* **Items stored from a collection**
+ + + + +

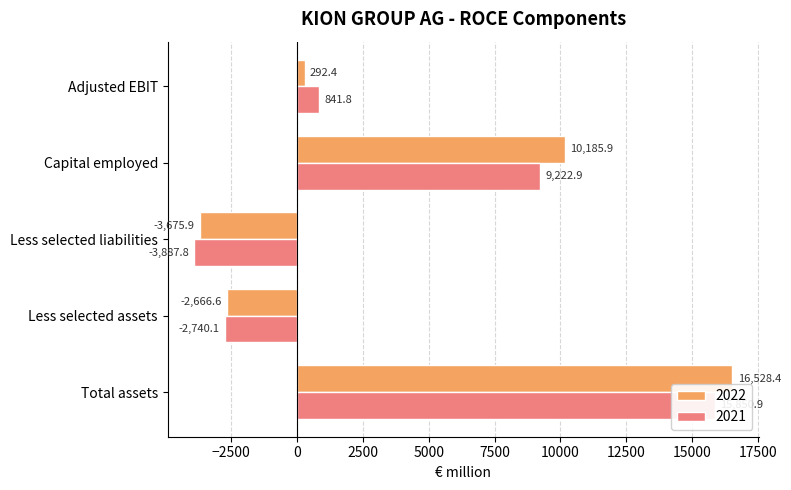

The value of 2022 at Capital employed is 15317.7. True or false?

False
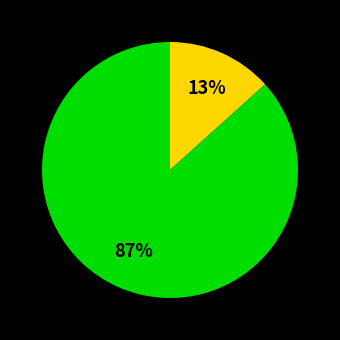

To the nearest percent, what is the difference between the largest and smallest slice percentages?

87%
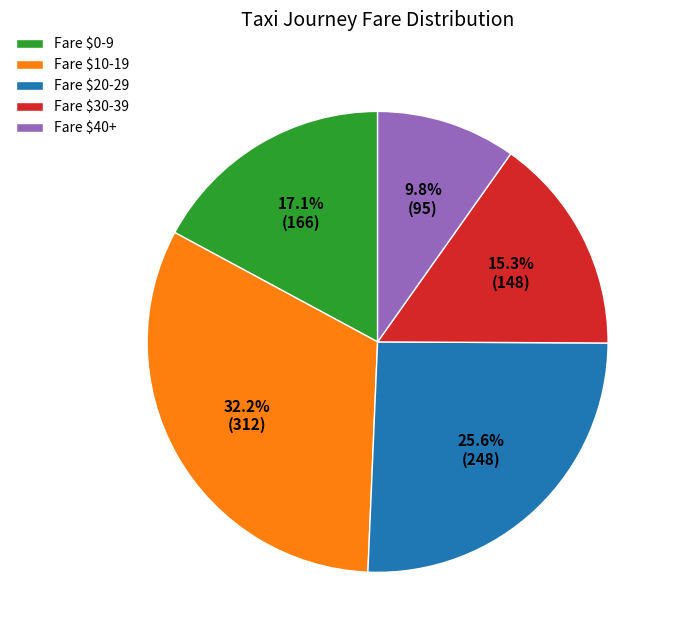

Is Fare $0-9 the majority of the pie?

No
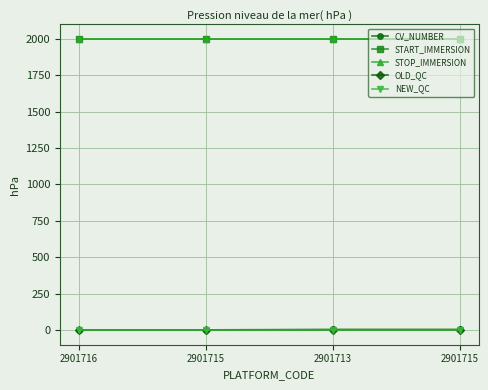

What is the smallest value displayed?

1.0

+ + + + +

* **Your goal**
Pick out every line above that contains the word "smallest".

* **Answer section**
To the nearest percent, what is the difference between the largest and smallest slice percentages?
What is the smallest value displayed?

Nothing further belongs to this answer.